PROBLEM DESCRIPTION ::
Please convert all the data below into a JSON list of strings, one string per line, omitting blank lines. Leave the pictures out of your answer.

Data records

====

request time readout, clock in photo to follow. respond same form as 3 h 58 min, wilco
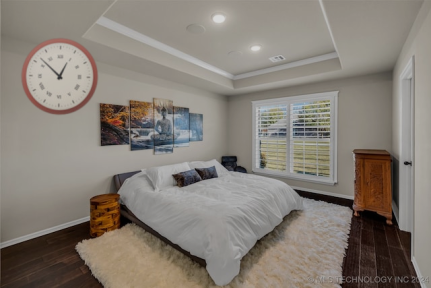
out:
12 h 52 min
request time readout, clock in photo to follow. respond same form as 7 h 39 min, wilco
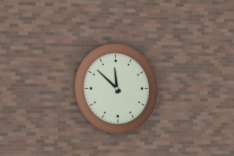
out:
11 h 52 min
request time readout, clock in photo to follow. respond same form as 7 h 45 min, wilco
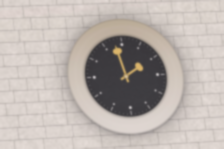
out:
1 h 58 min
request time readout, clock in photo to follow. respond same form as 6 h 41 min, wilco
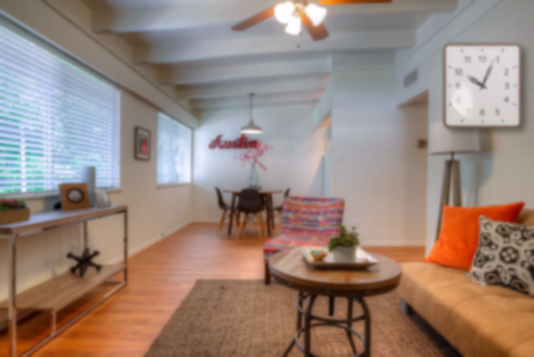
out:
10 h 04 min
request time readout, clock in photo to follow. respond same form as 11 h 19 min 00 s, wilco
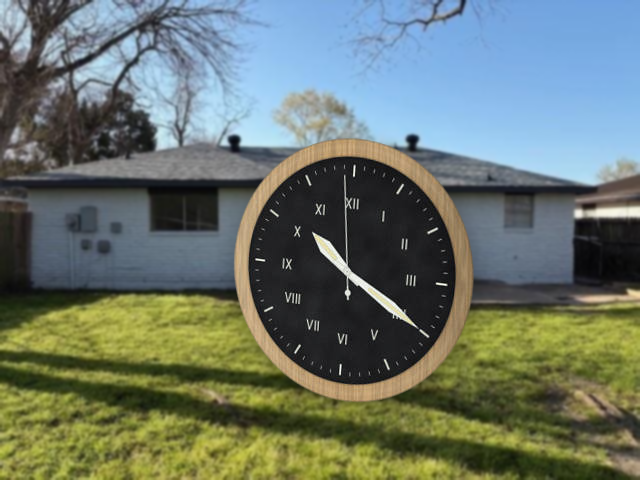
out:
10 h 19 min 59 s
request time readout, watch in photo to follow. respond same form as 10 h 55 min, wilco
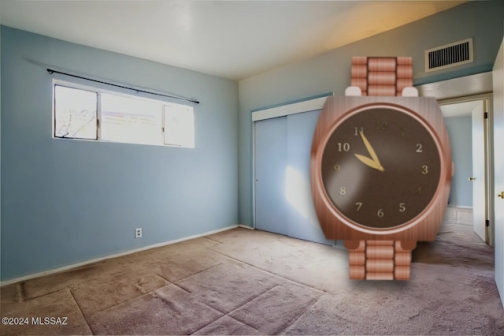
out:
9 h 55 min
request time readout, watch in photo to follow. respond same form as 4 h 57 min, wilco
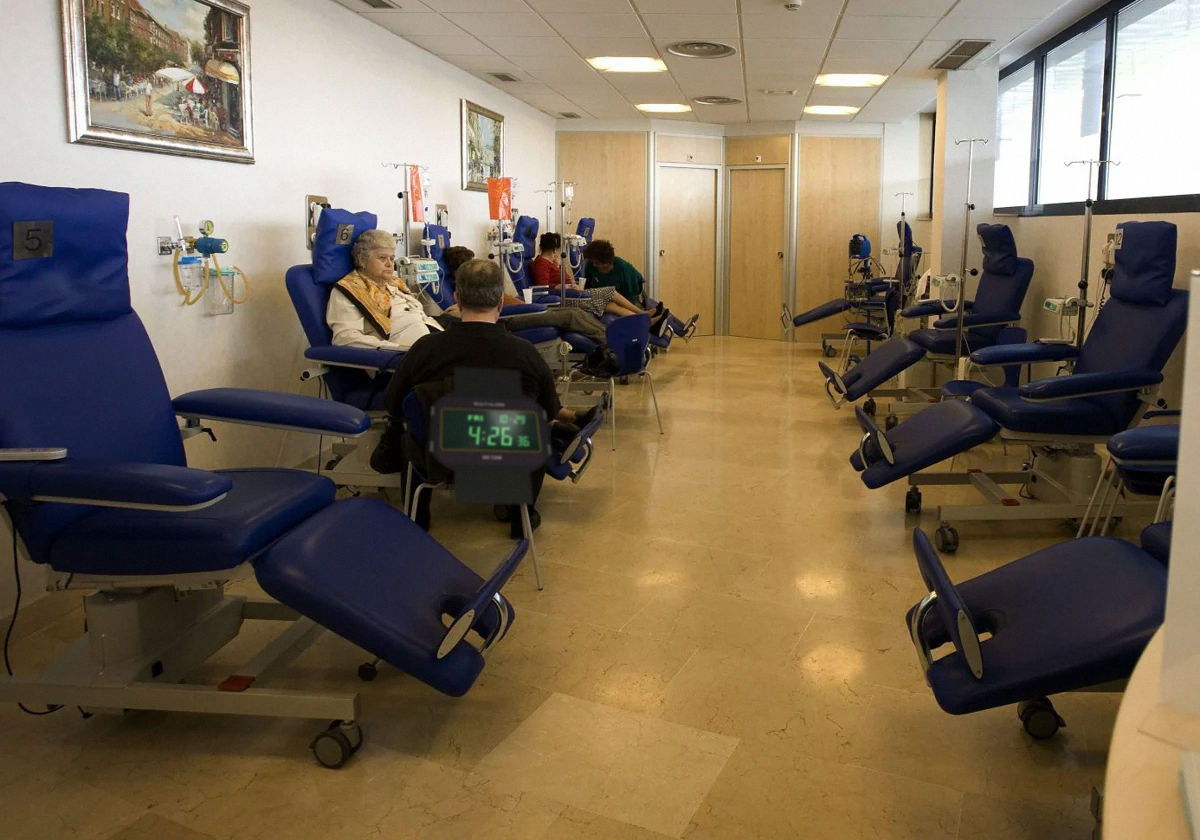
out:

====

SOLVED EXERCISE ::
[
  "request time readout, clock in photo to follow. respond same form as 3 h 58 min, wilco",
  "out:",
  "12 h 52 min",
  "request time readout, clock in photo to follow. respond same form as 7 h 39 min, wilco",
  "out:",
  "11 h 52 min",
  "request time readout, clock in photo to follow. respond same form as 7 h 45 min, wilco",
  "out:",
  "1 h 58 min",
  "request time readout, clock in photo to follow. respond same form as 6 h 41 min, wilco",
  "out:",
  "10 h 04 min",
  "request time readout, clock in photo to follow. respond same form as 11 h 19 min 00 s, wilco",
  "out:",
  "10 h 19 min 59 s",
  "request time readout, watch in photo to follow. respond same form as 10 h 55 min, wilco",
  "out:",
  "9 h 55 min",
  "request time readout, watch in photo to follow. respond same form as 4 h 57 min, wilco",
  "out:"
]